My 2008 Triumph Bonneville just turned 26,000 miles. One of the factory recommended items for maintenance is the drive chain inspection and potential replacement.

I had been increasingly experiencing the following symptoms for the last 2,000 miles, especially in stop-and-go-traffic situations.

  • A jerky feeling when decelerating
  • A snatchy feeling when accelerating
  • Frequent adjustments to chain tension. Chain seemed to be getting longer (it was!)
  • Reddish color dust around front sprocket

A little online research reveals that these are all common symptoms of a drive chain that is nearing the end of its life cycle.

Original Chain and Rear Sprocket

Original Chain and Rear Sprocket

So, I went to my Triumph dealer (Motoworks Chicago) and talked to Derek in Parts & Accessories, about my options. He recommended a heavy duty D.I.D O-Ring chain with a rivet link. This chain equals or exceeds to stock OEM chain from Triumph.

First, I had to shorten this chain to the same number of links as the original. To do this I needed a chain breaker tool, which I purchased from Harbor Freight Tools.

Heavy Duty Chain Breaker Tool

Heavy Duty Chain Breaker Tool

I do not recommend this tool. I ended up breaking two of them in the process of replacing this chain.

Once shortened to the right length, I was able to get the new chain on the bike and the rivet link compressed enough to ride the bike to my dealer the next day. Jonathan in the Motoworks service department kindly used a rivet tool to compress the ends of the rivet links all the way to its safest spread. He commented that all of their chain breaker tools (Triumph and another brand) were also broken! It seems that no one makes a high enough quality tool that lasts a long time.

I noticed this one online by Motion-Pro and wonder of anyone has had good experience with it. Any other tools you have had good, long-lasting experience with?
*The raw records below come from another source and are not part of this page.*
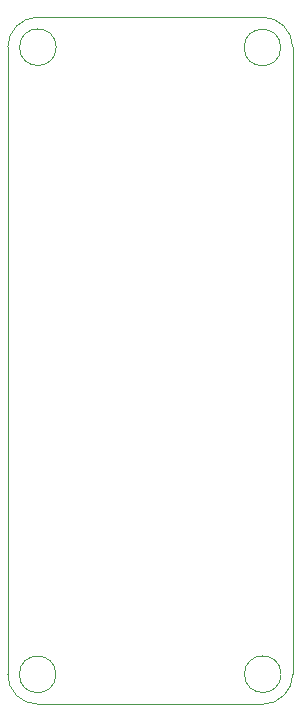
<source format=gbr>
%TF.GenerationSoftware,KiCad,Pcbnew,(6.0.7)*%
%TF.CreationDate,2022-11-28T20:00:57-08:00*%
%TF.ProjectId,max98357-amp,6d617839-3833-4353-972d-616d702e6b69,rev?*%
%TF.SameCoordinates,Original*%
%TF.FileFunction,Profile,NP*%
%FSLAX46Y46*%
G04 Gerber Fmt 4.6, Leading zero omitted, Abs format (unit mm)*
G04 Created by KiCad (PCBNEW (6.0.7)) date 2022-11-28 20:00:57*
%MOMM*%
%LPD*%
G01*
G04 APERTURE LIST*
%TA.AperFunction,Profile*%
%ADD10C,0.100000*%
%TD*%
G04 APERTURE END LIST*
D10*
X129794000Y-68071982D02*
G75*
G03*
X127254272Y-70618817I7100J-2546818D01*
G01*
X127254272Y-70618817D02*
X127254000Y-123704592D01*
X127254008Y-123704592D02*
G75*
G03*
X129794000Y-126244592I2524892J-15108D01*
G01*
X148818040Y-68072000D02*
X129794000Y-68072000D01*
X151384272Y-70618817D02*
X151384000Y-123704592D01*
X129794000Y-126244592D02*
X148844000Y-126244592D01*
X131329133Y-123719692D02*
G75*
G03*
X131329133Y-123719692I-1550233J0D01*
G01*
X150394233Y-123704592D02*
G75*
G03*
X150394233Y-123704592I-1550233J0D01*
G01*
X148844000Y-126244600D02*
G75*
G03*
X151384000Y-123704592I0J2540000D01*
G01*
X150361349Y-70645281D02*
G75*
G03*
X150361349Y-70645281I-1550233J0D01*
G01*
X151384273Y-70618817D02*
G75*
G03*
X148818040Y-68072000I-2573173J-26483D01*
G01*
X131351331Y-70618817D02*
G75*
G03*
X131351331Y-70618817I-1550233J0D01*
G01*
M02*

</source>
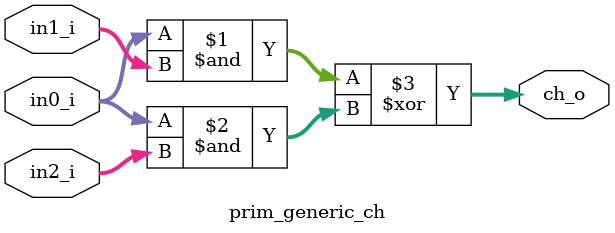
<source format=sv>

module prim_generic_ch #(
    parameter int unsigned Width = 32
) (
    input  logic [Width-1:0] in0_i,
    input  logic [Width-1:0] in1_i,
    input  logic [Width-1:0] in2_i,
    output logic [Width-1:0] ch_o
);

    assign ch_o = (in0_i & in1_i) ^ (in0_i & in2_i);

endmodule
</source>
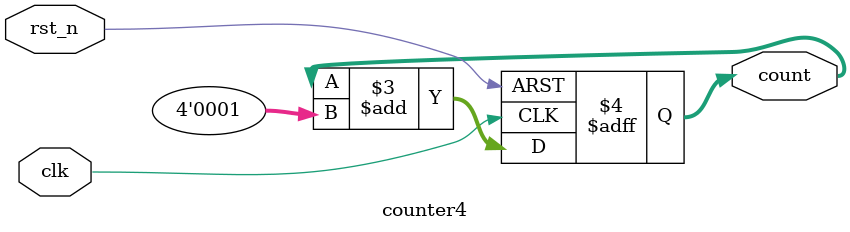
<source format=v>
module counter4 (
    input  wire        clk,
    input  wire        rst_n,   // active low reset
    output reg  [3:0]  count
);
    // Synchronous reset, count increments on each rising edge
    // Async reset (active low) and count increment logic
    always @(posedge clk or negedge rst_n) begin
        if (!rst_n)
            count <= 4'd0;
        else
            count <= count + 4'd1;
    end
endmodule

</source>
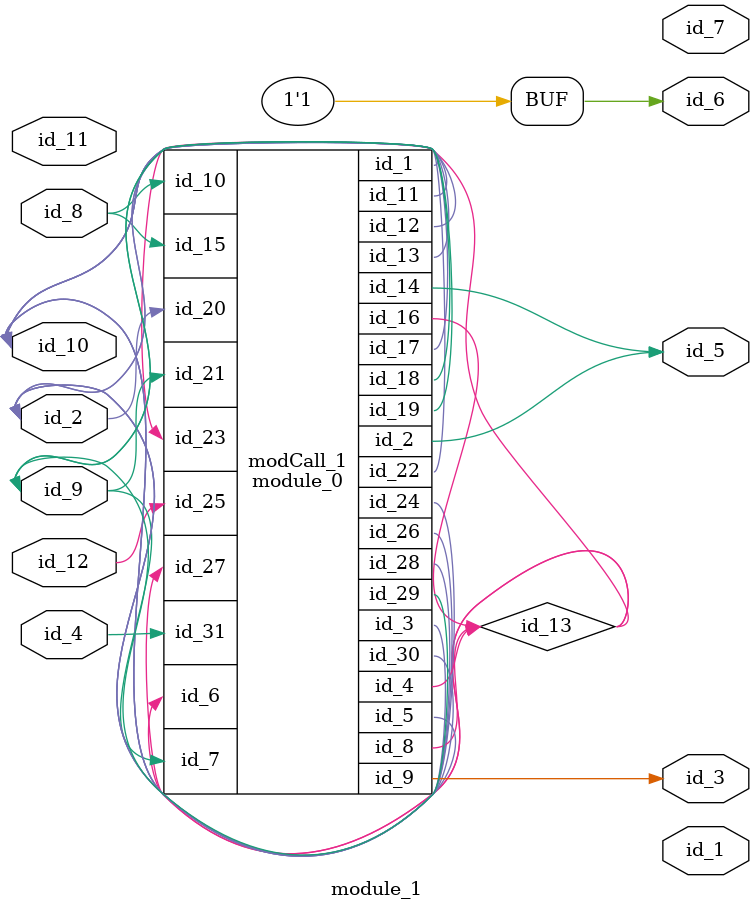
<source format=v>
module module_0 (
    id_1,
    id_2,
    id_3,
    id_4,
    id_5,
    id_6,
    id_7,
    id_8,
    id_9,
    id_10,
    id_11,
    id_12,
    id_13,
    id_14,
    id_15,
    id_16,
    id_17,
    id_18,
    id_19,
    id_20,
    id_21,
    id_22,
    id_23,
    id_24,
    id_25,
    id_26,
    id_27,
    id_28,
    id_29,
    id_30,
    id_31
);
  input wire id_31;
  inout wire id_30;
  inout wire id_29;
  output wire id_28;
  input wire id_27;
  inout wire id_26;
  input wire id_25;
  inout wire id_24;
  input wire id_23;
  output wire id_22;
  input wire id_21;
  input wire id_20;
  inout wire id_19;
  output wire id_18;
  inout wire id_17;
  output wire id_16;
  input wire id_15;
  output wire id_14;
  inout wire id_13;
  inout wire id_12;
  inout wire id_11;
  input wire id_10;
  output wire id_9;
  inout wire id_8;
  input wire id_7;
  input wire id_6;
  inout wire id_5;
  inout wire id_4;
  output wire id_3;
  output wire id_2;
  inout wire id_1;
  always id_16 = 1 + -1;
  wire id_32;
  wire id_33, id_34;
endmodule
module module_1 (
    id_1,
    id_2,
    id_3,
    id_4,
    id_5,
    id_6,
    id_7,
    id_8,
    id_9,
    id_10,
    id_11,
    id_12
);
  input wire id_12;
  input wire id_11;
  inout wire id_10;
  inout wire id_9;
  input wire id_8;
  output wire id_7;
  output wire id_6;
  output wire id_5;
  input wire id_4;
  output wire id_3;
  inout wire id_2;
  output wire id_1;
  wire id_13;
  always id_6 <= -1 | -1;
  module_0 modCall_1 (
      id_2,
      id_5,
      id_10,
      id_13,
      id_2,
      id_13,
      id_9,
      id_13,
      id_3,
      id_8,
      id_10,
      id_10,
      id_2,
      id_5,
      id_8,
      id_13,
      id_10,
      id_9,
      id_9,
      id_2,
      id_9,
      id_10,
      id_13,
      id_10,
      id_12,
      id_10,
      id_13,
      id_2,
      id_9,
      id_2,
      id_4
  );
endmodule

</source>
Motion Pro Chain Breaker and Rivet Tool

Motion Pro Chain Breaker and Rivet Tool

I also replaced the rear sprocket as the original was showing some sigms of wear. I decided on a black anodized aluminum one from New Bonneville.

New Bonneville - Anodized Aluminum Rear Sprocket

New Bonneville – 43 tooth Black Anodized Aluminum Rear Sprocket

New Rear Sprocket on Wheel Hub

New Rear Sprocket on Wheel Hub being Balanced

The final outcome of this maintenance and upgrade is a BIG IMPROVEMENT! My 2008 Bonneville is now very smooth on acceleration and deceleration! The power is transferred much more efficiently. Its amazing how you grow accustomed to poorer performance because it declines so slowly over time (4 years). I now know what to be looking for regarding this maintenance item. I also intend to take better care of my chain (clean and lubricate) at the recommended 500 mile intervals!